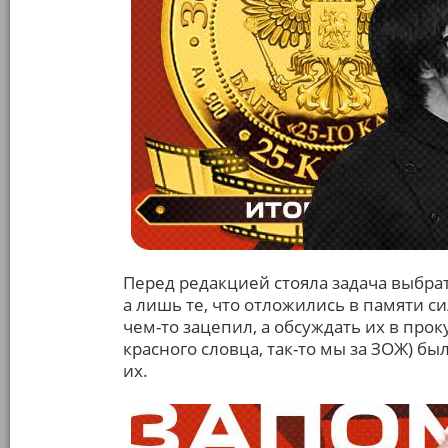
Перед редакцией стояла задача выбр
а лишь те, что отложились в памяти с
чем-то зацепил, а обсуждать их в про
красного словца, так-то мы за ЗОЖ) б
их.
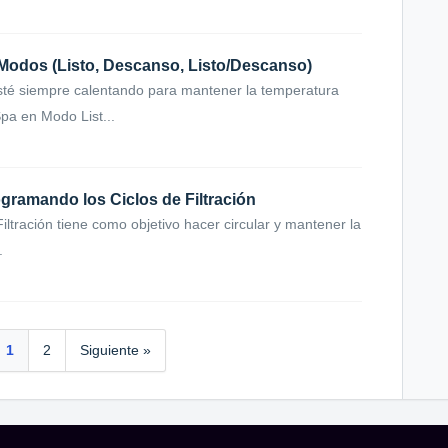
odos (Listo, Descanso, Listo/Descanso)
sté siempre calentando para mantener la temperatura
pa en Modo List...
gramando los Ciclos de Filtración
 Filtración tiene como objetivo hacer circular y mantener la
.
1
2
Siguiente »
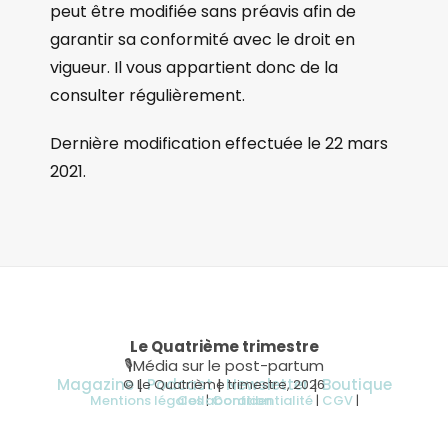
peut être modifiée sans préavis afin de
garantir sa conformité avec le droit en
vigueur. Il vous appartient donc de la
consulter régulièrement.
Dernière modification effectuée le 22 mars
2021.
Le Quatrième trimestre
🎙Média sur le post-partum
Magazine
|
Podcast
|
Newsletter
|
Boutique
© Le Quatrième trimestre, 2026
Mentions légales
Collaboration
|
Confidentialité
|
CGV
|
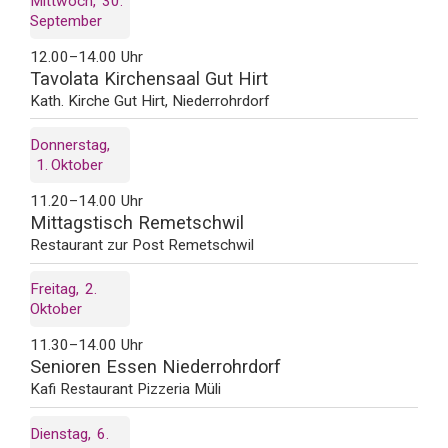
Mittwoch
30
September
12.00–14.00 Uhr
Tavolata Kirchensaal Gut Hirt
Kath. Kirche Gut Hirt, Niederrohrdorf
Donnerstag
1
Oktober
11.20–14.00 Uhr
Mittagstisch Remetschwil
Restaurant zur Post Remetschwil
Freitag
2
Oktober
11.30–14.00 Uhr
Senioren Essen Niederrohrdorf
Kafi Restaurant Pizzeria Müli
Dienstag
6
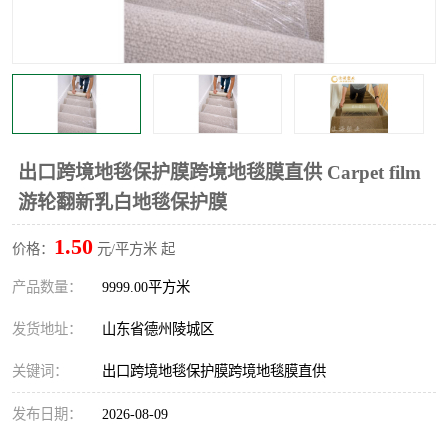
不绣钢板保护膜
两边上胶保护膜
窗缝阻风胶带
铝板保护膜
不锈钢板保护膜
一次性隔离膜
出口跨境地毯保护膜跨境地毯膜直供 Carpet film
游轮翻新乳白地毯保护膜
1.50
价格：
元/平方米 起
产品数量：
9999.00平方米
发货地址：
山东省德州陵城区
关键词：
出口跨境地毯保护膜跨境地毯膜直供
发布日期：
2026-08-09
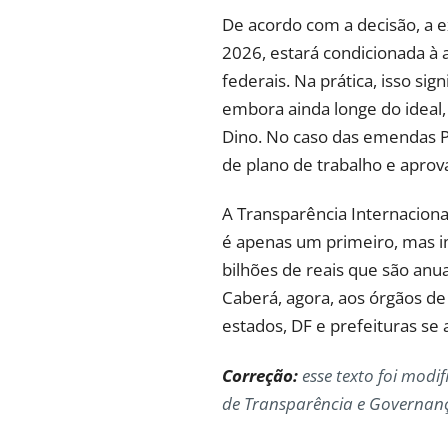
De acordo com a decisão, a ex
2026, estará condicionada à 
federais. Na prática, isso s
embora ainda longe do ideal,
Dino. No caso das emendas P
de plano de trabalho e aprov
A Transparência Internaciona
é apenas um primeiro, mas im
bilhões de reais que são anu
Caberá, agora, aos órgãos de c
estados, DF e prefeituras s
Correção:
esse texto foi modi
de Transparência e Governança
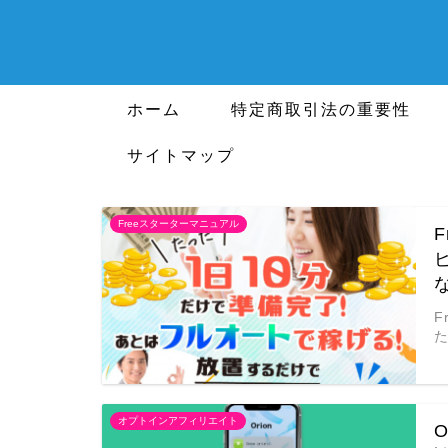
ホーム
特定商取引法の重要性
サイトマップ
Freeスターターマニュアル
オプトインアフィリエイト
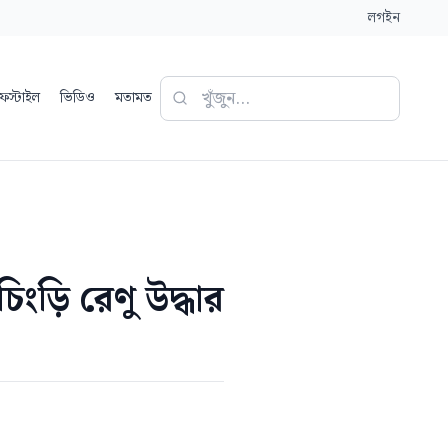
লগইন
ফস্টাইল
ভিডিও
মতামত
িংড়ি রেণু উদ্ধার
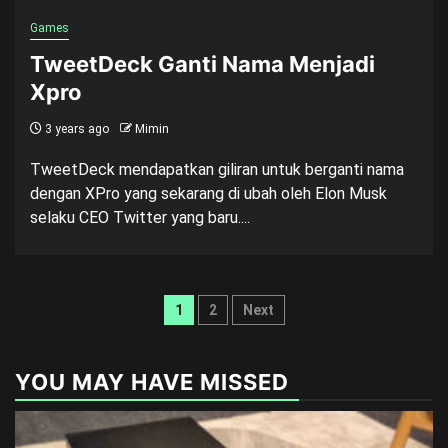
Games
TweetDeck Ganti Nama Menjadi
Xpro
3 years ago
Mimin
TweetDeck mendapatkan giliran untuk berganti nama
dengan XPro yang sekarang di ubah oleh Elon Musk
selaku CEO Twitter yang baru....
Posts
1
2
Next
pagination
YOU MAY HAVE MISSED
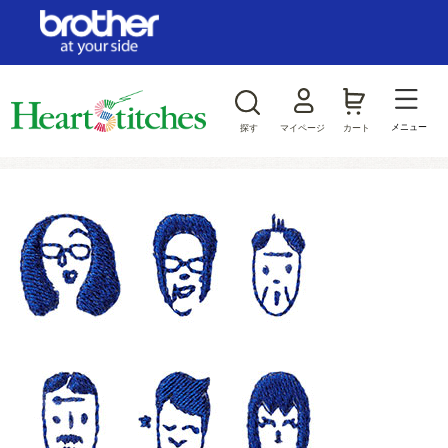
ログイン/新規会員登録
お気に入り
メニュー
探す
マイページ
カート
商品カテゴリから探す
ジャンルから探す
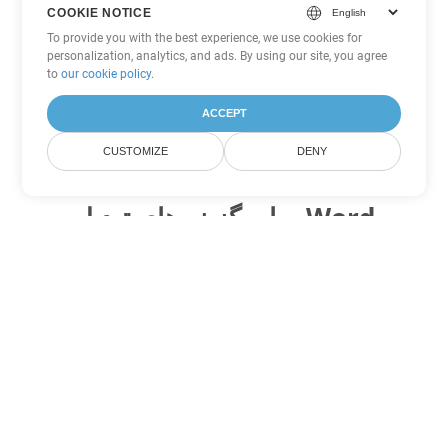
COOKIE NOTICE
To provide you with the best experience, we use cookies for
personalization, analytics, and ads. By using our site, you agree
to
our cookie policy
.
ACCEPT
CUSTOMIZE
DENY
سایر گزینه های تبدیل Word
OTT را به DOC تبدیل کنید
DOC:
Microsoft Word Binary Format
OTT را به DOT تبدیل کنید
DOT:
Microsoft Word Template Files
OTT را به DOCX تبدیل کنید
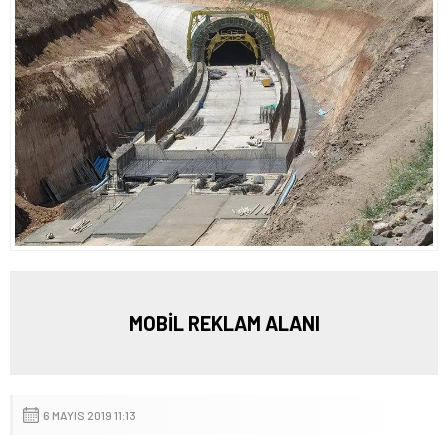
MOBİL REKLAM ALANI
6 MAYIS 2019 11:13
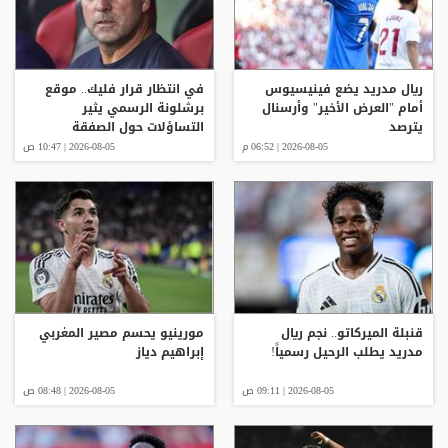
ريال مدريد يضع فينيسيوس
في انتظار قرار فليك.. موقع
أمام "العرض الأخير" وأرسنال
برشلونة الرسمي يثير
يترصد
التساؤلات حول الصفقة
الجديدة
2026-08-05 | 06:52 م
2026-08-05 | 10:47 ص
قنبلة الميركاتو.. نجم ريال
مورينيو يحسم مصير المغربي
مدريد يطلب الرحيل رسمياً!
إبراهيم دياز
2026-08-05 | 09:11 ص
2026-08-05 | 08:48 ص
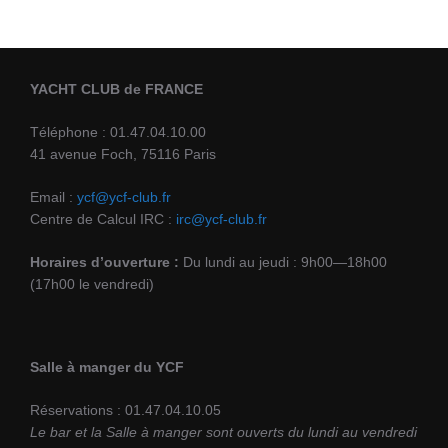
YACHT CLUB de FRANCE
Téléphone : 01.47.04.10.00
41 avenue Foch, 75116 Paris
Email :
ycf@ycf-club.fr
Centre de Calcul IRC :
irc@ycf-club.fr
Horaires d’ouverture :
Du lundi au jeudi : 9h00—18h00
(17h00 le vendredi)
Salle à manger du YCF
Réservations : 01.47.04.10.05
Le bar et la Salle à manger sont ouverts du lundi au vendredi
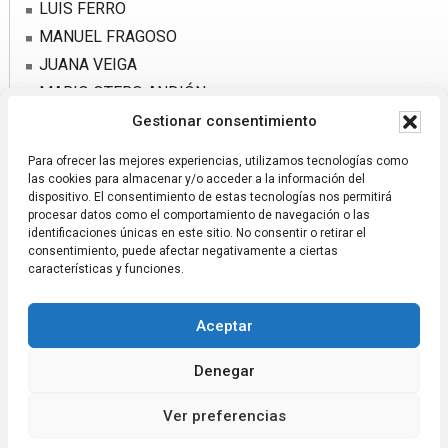
LUIS FERRO
MANUEL FRAGOSO
JUANA VEIGA
MARIO OTERO ANDIÓN
SUSI TAFALLA
Gestionar consentimiento
IRMÁS PORTO
Para ofrecer las mejores experiencias, utilizamos tecnologías como
IRMÁNS CONSTENLA
las cookies para almacenar y/o acceder a la información del
dispositivo. El consentimiento de estas tecnologías nos permitirá
procesar datos como el comportamiento de navegación o las
identificaciones únicas en este sitio. No consentir o retirar el
consentimiento, puede afectar negativamente a ciertas
características y funciones.
Aceptar
Páxina xestionada pola Asociación Codeseda Viva
Aviso Legal
Transparencia
Denegar
FOTOS ANTIGUAS
CAMIÑO DE IGNACIO TAVERNEIRO
A CRUZ DA GRELA
Ver preferencias
Asociación Codeseda Viva - A Estrada - Pontevedra - Galicia -------------
----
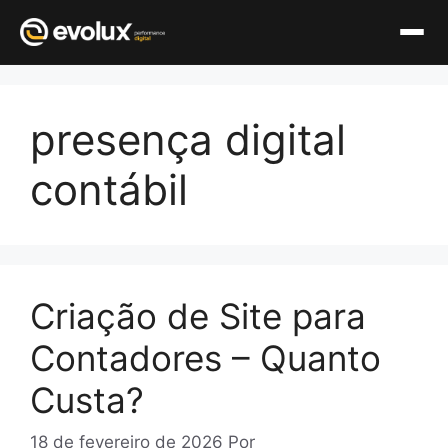
Pular
para
presença digital
o
conteúdo
contábil
Criação de Site para
Contadores – Quanto
Custa?
18 de fevereiro de 2026
Por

▶ _TASK BRIEF_
Write out exactly the lines above between the one with "estados, DF e prefeituras s" and the one with "COOKIE NOTICE", inclusive, with pictures left out.

▶ _TASK SOLUTION_
estados, DF e prefeituras s
Correção:
esse texto foi modi
de Transparência e Governança
ホーム
特定商取引法の重要性
サイトマップ
Freeスターターマニュアル
オプトインアフィリエイト
লগইন
ফস্টাইল
ভিডিও
মতামত
িংড়ি রেণু উদ্ধার
Games
TweetDeck Ganti Nama Menjadi
Xpro
3 years ago
Mimin
TweetDeck mendapatkan giliran untuk berganti nama
dengan XPro yang sekarang di ubah oleh Elon Musk
selaku CEO Twitter yang baru....
Posts
1
2
Next
pagination
YOU MAY HAVE MISSED
ログイン/新規会員登録
お気に入り
メニュー
探す
マイページ
カート
商品カテゴリから探す
ジャンルから探す
COOKIE NOTICE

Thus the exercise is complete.